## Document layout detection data
>>>>>

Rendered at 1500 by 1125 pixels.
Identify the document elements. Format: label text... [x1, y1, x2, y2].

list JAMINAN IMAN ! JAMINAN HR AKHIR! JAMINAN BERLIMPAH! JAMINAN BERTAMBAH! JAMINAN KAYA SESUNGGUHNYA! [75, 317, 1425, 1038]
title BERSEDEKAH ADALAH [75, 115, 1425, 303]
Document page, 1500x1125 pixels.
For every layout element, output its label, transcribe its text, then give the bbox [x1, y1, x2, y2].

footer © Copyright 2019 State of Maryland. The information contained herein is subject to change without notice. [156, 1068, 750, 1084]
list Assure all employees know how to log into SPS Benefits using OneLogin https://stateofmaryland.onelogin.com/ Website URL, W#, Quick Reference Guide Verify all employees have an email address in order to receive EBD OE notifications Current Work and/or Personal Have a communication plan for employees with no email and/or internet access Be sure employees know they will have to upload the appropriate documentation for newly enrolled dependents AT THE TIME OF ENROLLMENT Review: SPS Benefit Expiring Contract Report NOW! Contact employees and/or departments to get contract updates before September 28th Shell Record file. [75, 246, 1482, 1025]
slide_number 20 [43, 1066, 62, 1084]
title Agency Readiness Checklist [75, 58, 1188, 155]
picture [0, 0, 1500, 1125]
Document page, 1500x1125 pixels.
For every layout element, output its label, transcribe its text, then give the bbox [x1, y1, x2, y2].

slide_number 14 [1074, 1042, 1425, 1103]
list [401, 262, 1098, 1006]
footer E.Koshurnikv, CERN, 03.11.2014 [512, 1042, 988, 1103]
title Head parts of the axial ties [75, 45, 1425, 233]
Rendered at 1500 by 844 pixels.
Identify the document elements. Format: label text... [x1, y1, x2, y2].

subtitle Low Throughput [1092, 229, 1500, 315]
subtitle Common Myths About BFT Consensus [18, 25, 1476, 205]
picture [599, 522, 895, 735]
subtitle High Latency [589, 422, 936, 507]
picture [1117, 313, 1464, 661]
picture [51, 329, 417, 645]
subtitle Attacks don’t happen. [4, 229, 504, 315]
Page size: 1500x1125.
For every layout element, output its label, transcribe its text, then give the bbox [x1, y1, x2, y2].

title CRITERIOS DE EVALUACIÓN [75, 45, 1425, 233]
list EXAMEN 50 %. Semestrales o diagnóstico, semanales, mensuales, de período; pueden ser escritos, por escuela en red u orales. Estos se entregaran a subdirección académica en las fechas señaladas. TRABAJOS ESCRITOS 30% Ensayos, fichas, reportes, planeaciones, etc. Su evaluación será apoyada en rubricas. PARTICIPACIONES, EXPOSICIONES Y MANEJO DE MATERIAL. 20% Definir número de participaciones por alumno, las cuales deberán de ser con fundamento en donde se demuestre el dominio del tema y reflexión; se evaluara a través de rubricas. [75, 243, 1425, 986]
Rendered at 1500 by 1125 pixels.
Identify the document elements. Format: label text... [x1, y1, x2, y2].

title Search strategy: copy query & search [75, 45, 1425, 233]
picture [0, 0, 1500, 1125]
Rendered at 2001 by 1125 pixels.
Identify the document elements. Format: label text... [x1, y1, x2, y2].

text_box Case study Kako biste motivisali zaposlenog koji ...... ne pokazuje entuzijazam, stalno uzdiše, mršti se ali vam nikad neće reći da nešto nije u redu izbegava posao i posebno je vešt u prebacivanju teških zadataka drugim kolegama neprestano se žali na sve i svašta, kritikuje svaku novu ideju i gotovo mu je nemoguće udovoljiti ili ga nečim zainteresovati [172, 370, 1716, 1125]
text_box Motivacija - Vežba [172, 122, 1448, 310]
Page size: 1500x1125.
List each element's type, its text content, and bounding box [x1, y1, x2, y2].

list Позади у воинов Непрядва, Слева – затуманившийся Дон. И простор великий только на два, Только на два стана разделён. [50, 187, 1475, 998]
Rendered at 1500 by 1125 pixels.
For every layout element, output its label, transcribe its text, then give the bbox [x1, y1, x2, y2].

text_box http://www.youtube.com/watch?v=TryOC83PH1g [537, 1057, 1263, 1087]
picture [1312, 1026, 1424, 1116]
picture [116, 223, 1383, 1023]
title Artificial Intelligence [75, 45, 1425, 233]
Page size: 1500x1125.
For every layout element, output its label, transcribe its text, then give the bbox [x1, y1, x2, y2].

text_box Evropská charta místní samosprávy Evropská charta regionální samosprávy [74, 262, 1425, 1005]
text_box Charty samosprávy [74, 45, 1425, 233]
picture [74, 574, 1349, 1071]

<<<<<

All of the data above needs to be transcribed verbatim.

Rendered at 1500 by 1125 pixels.
Identify the document elements. Format: label text... [x1, y1, x2, y2].

list JAMINAN IMAN ! JAMINAN HR AKHIR! JAMINAN BERLIMPAH! JAMINAN BERTAMBAH! JAMINAN KAYA SESUNGGUHNYA! [75, 317, 1425, 1038]
title BERSEDEKAH ADALAH [75, 115, 1425, 303]
Document page, 1500x1125 pixels.
For every layout element, output its label, transcribe its text, then give the bbox [x1, y1, x2, y2].

footer © Copyright 2019 State of Maryland. The information contained herein is subject to change without notice. [156, 1068, 750, 1084]
list Assure all employees know how to log into SPS Benefits using OneLogin https://stateofmaryland.onelogin.com/ Website URL, W#, Quick Reference Guide Verify all employees have an email address in order to receive EBD OE notifications Current Work and/or Personal Have a communication plan for employees with no email and/or internet access Be sure employees know they will have to upload the appropriate documentation for newly enrolled dependents AT THE TIME OF ENROLLMENT Review: SPS Benefit Expiring Contract Report NOW! Contact employees and/or departments to get contract updates before September 28th Shell Record file. [75, 246, 1482, 1025]
slide_number 20 [43, 1066, 62, 1084]
title Agency Readiness Checklist [75, 58, 1188, 155]
picture [0, 0, 1500, 1125]
Document page, 1500x1125 pixels.
For every layout element, output its label, transcribe its text, then give the bbox [x1, y1, x2, y2].

slide_number 14 [1074, 1042, 1425, 1103]
list [401, 262, 1098, 1006]
footer E.Koshurnikv, CERN, 03.11.2014 [512, 1042, 988, 1103]
title Head parts of the axial ties [75, 45, 1425, 233]
Rendered at 1500 by 844 pixels.
Identify the document elements. Format: label text... [x1, y1, x2, y2].

subtitle Low Throughput [1092, 229, 1500, 315]
subtitle Common Myths About BFT Consensus [18, 25, 1476, 205]
picture [599, 522, 895, 735]
subtitle High Latency [589, 422, 936, 507]
picture [1117, 313, 1464, 661]
picture [51, 329, 417, 645]
subtitle Attacks don’t happen. [4, 229, 504, 315]
Page size: 1500x1125.
For every layout element, output its label, transcribe its text, then give the bbox [x1, y1, x2, y2].

title CRITERIOS DE EVALUACIÓN [75, 45, 1425, 233]
list EXAMEN 50 %. Semestrales o diagnóstico, semanales, mensuales, de período; pueden ser escritos, por escuela en red u orales. Estos se entregaran a subdirección académica en las fechas señaladas. TRABAJOS ESCRITOS 30% Ensayos, fichas, reportes, planeaciones, etc. Su evaluación será apoyada en rubricas. PARTICIPACIONES, EXPOSICIONES Y MANEJO DE MATERIAL. 20% Definir número de participaciones por alumno, las cuales deberán de ser con fundamento en donde se demuestre el dominio del tema y reflexión; se evaluara a través de rubricas. [75, 243, 1425, 986]
Rendered at 1500 by 1125 pixels.
Identify the document elements. Format: label text... [x1, y1, x2, y2].

title Search strategy: copy query & search [75, 45, 1425, 233]
picture [0, 0, 1500, 1125]
Rendered at 2001 by 1125 pixels.
Identify the document elements. Format: label text... [x1, y1, x2, y2].

text_box Case study Kako biste motivisali zaposlenog koji ...... ne pokazuje entuzijazam, stalno uzdiše, mršti se ali vam nikad neće reći da nešto nije u redu izbegava posao i posebno je vešt u prebacivanju teških zadataka drugim kolegama neprestano se žali na sve i svašta, kritikuje svaku novu ideju i gotovo mu je nemoguće udovoljiti ili ga nečim zainteresovati [172, 370, 1716, 1125]
text_box Motivacija - Vežba [172, 122, 1448, 310]
Page size: 1500x1125.
List each element's type, its text content, and bounding box [x1, y1, x2, y2].

list Позади у воинов Непрядва, Слева – затуманившийся Дон. И простор великий только на два, Только на два стана разделён. [50, 187, 1475, 998]
Rendered at 1500 by 1125 pixels.
For every layout element, output its label, transcribe its text, then give the bbox [x1, y1, x2, y2].

text_box http://www.youtube.com/watch?v=TryOC83PH1g [537, 1057, 1263, 1087]
picture [1312, 1026, 1424, 1116]
picture [116, 223, 1383, 1023]
title Artificial Intelligence [75, 45, 1425, 233]
Page size: 1500x1125.
For every layout element, output its label, transcribe its text, then give the bbox [x1, y1, x2, y2].

text_box Evropská charta místní samosprávy Evropská charta regionální samosprávy [74, 262, 1425, 1005]
text_box Charty samosprávy [74, 45, 1425, 233]
picture [74, 574, 1349, 1071]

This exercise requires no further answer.